Earlier this year, Google invested over $1 billion in the generative AI startup Anthropic, known as the "OpenAI rival," which is an additional investment based on previous investments of over $2 billion in Anthropic and holding a 10% stake, as well as a large cloud computing service contract signed between the two parties AI startups are crucial for the development of the global AI industry, especially for the booming enterprise AI application market. Unlike global cloud computing giants such as Amazon AWS, Microsoft Azure, and Google Cloud Platform, which focus on building AI application development ecosystems or underlying AI infrastructure, these AI startups concentrate on various segmented AI application scenarios, which are vital for enhancing operational efficiency for enterprises or improving the work or study efficiency of global end-users. For example, the American AI startup Perplexity AI focuses on the cutting-edge field of "AI search"; the French AI startup Bioptimus focuses on fully integrating cutting-edge AI technology with medical science and biotechnology.
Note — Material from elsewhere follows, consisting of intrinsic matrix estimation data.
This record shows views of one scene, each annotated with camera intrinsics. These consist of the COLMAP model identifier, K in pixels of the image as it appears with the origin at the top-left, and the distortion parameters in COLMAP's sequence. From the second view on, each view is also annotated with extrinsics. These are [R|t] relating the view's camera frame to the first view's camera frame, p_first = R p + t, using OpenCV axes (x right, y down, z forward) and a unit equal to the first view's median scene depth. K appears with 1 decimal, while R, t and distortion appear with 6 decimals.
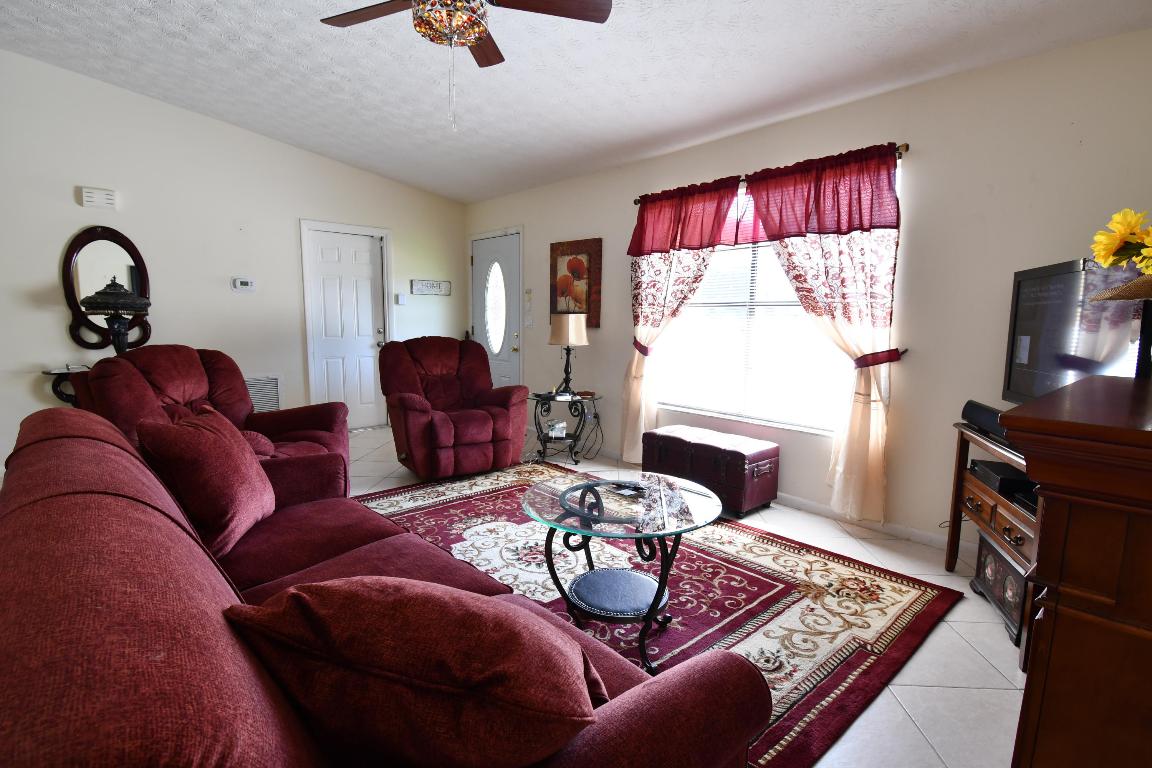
lens RADIAL K [[558.1, 0, 576.0], [0, 558.1, 384.0], [0, 0, 1]] dist [0.000145, -0.000022]
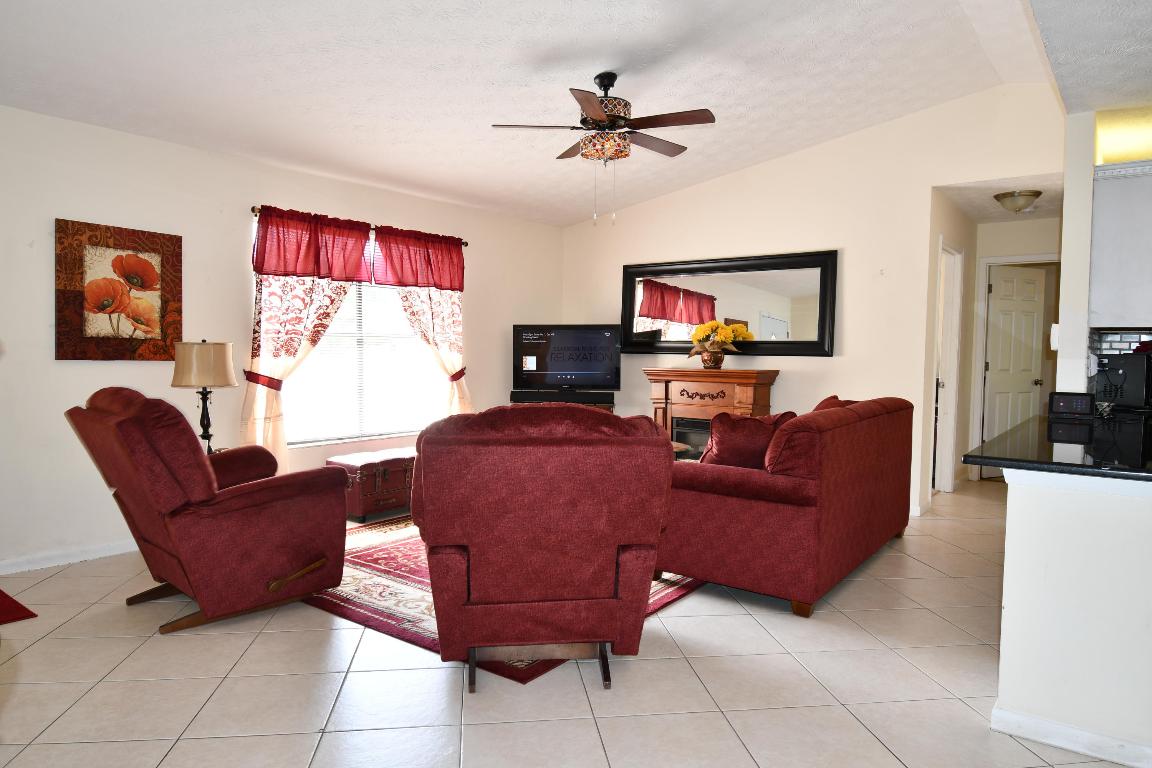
lens RADIAL K [[729.4, 0, 576.0], [0, 729.4, 384.0], [0, 0, 1]] dist [0.000300, -0.000007]
pose [[-0.181047, -0.056284, 0.981863, -1.097996], [0.104261, 0.991637, 0.076069, -0.103470], [-0.977932, 0.116142, -0.173664, 0.772553]]
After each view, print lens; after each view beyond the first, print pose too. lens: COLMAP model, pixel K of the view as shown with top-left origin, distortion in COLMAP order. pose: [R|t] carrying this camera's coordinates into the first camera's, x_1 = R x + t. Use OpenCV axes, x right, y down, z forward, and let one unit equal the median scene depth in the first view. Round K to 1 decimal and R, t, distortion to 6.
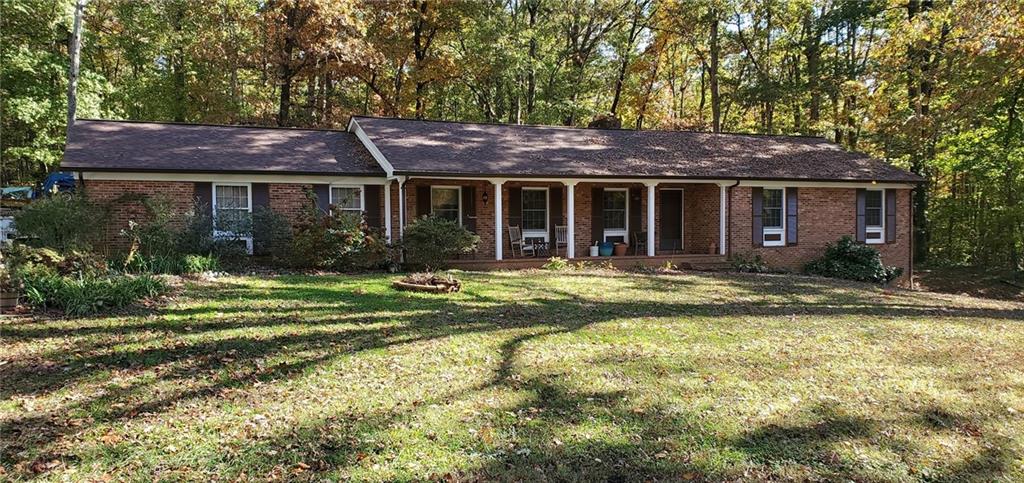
lens RADIAL K [[402.3, 0, 518.0], [0, 402.3, 246.5], [0, 0, 1]] dist [0.001275, 0.000031]
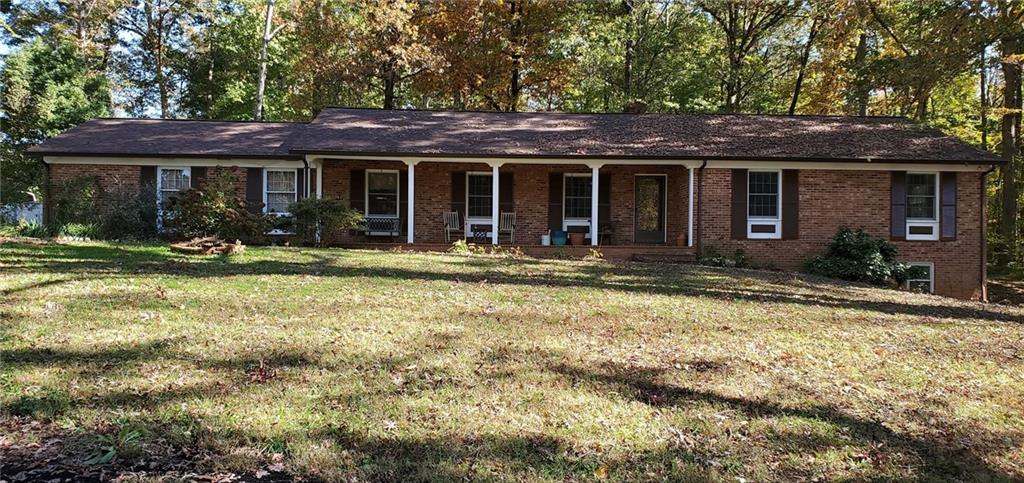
lens RADIAL K [[400.1, 0, 535.7], [0, 400.1, 256.9], [0, 0, 1]] dist [-0.013477, -0.000053]
pose [[0.978899, 0.041662, -0.200051, 0.350279], [-0.028558, 0.997280, 0.067949, -0.007020], [0.202337, -0.060802, 0.977427, 0.078486]]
For Google, Microsoft, and Amazon, early investments in these AI startups that heavily rely on cloud computing platforms to develop AI applications may soon yield strong potential returns and incredibly powerful AI application support—similar to the exclusive advantages in GPT large model invocation brought by Microsoft's early investment in OpenAI.
According to the application page, the fund will provide technical support to AI startups through Google's Gemini AI large model.
The mission section of the fund states: "We strive to work closely with ambitious AI startups at all stages to rapidly achieve breakthrough products and features of a nature from 0 to 1, providing them with early access to Google's state-of-the-art AI large models, AI expertise, and potential funding to help them turn bold AI ideas into reality."